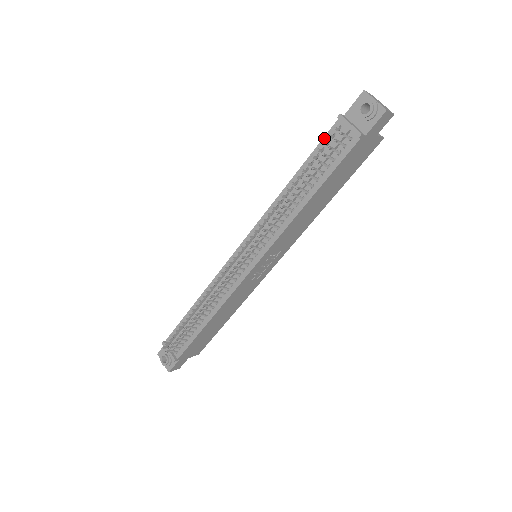
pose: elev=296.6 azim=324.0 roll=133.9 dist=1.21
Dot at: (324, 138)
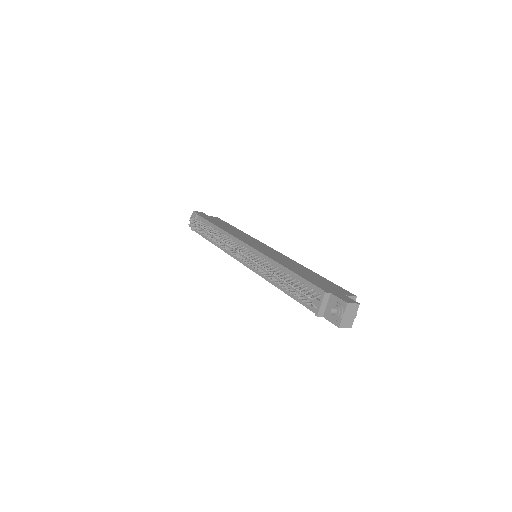
Dot at: (313, 284)
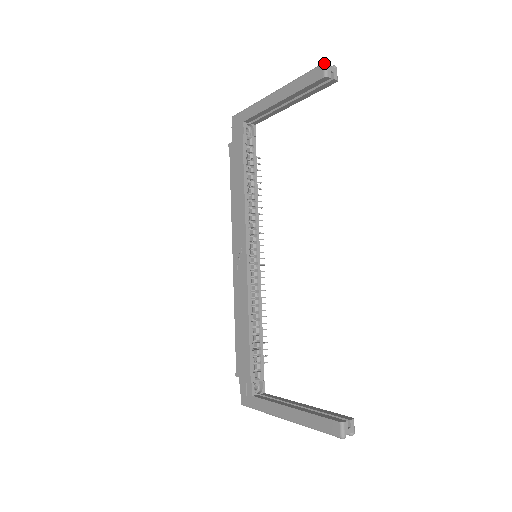
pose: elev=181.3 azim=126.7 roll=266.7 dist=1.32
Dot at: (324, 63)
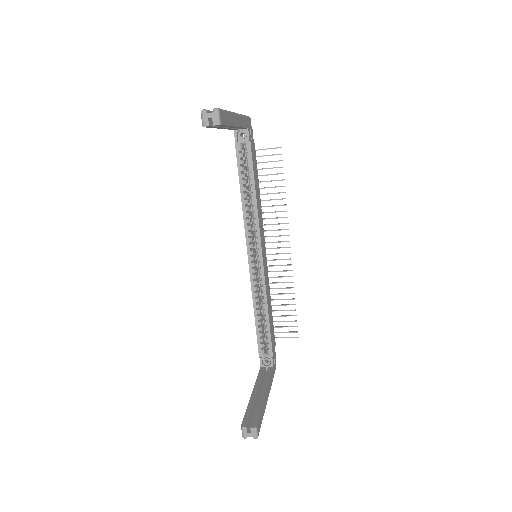
Dot at: (201, 112)
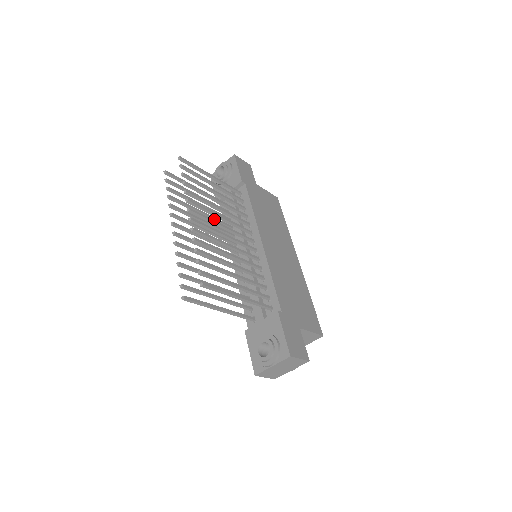
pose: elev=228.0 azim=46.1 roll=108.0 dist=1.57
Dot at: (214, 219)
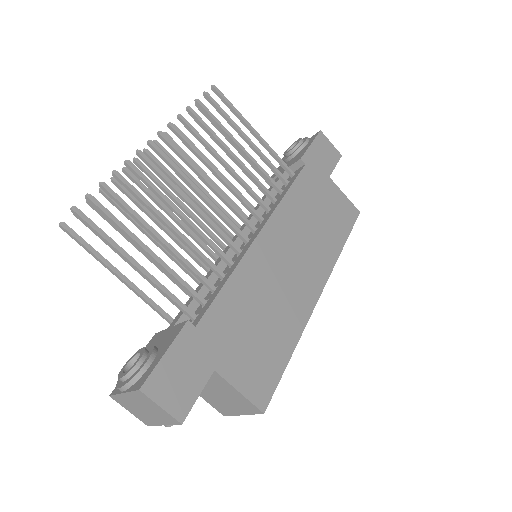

• • • • •

• Written instruction:
Rescale the records: reproduce every line except the pictures, keeping the pose and first-view dot lines as they are, and multiply each answer coordinate (the dot's position in the second view) by 0.4, rounding to whole numbers with halves rounded up.

• Task output:
pose: elev=296.6 azim=324.0 roll=133.9 dist=1.21
Dot at: (324, 138)
Dot at: (125, 114)
pose: elev=181.3 azim=126.7 roll=266.7 dist=1.32
Dot at: (324, 63)
Dot at: (80, 45)
pose: elev=228.0 azim=46.1 roll=108.0 dist=1.57
Dot at: (214, 219)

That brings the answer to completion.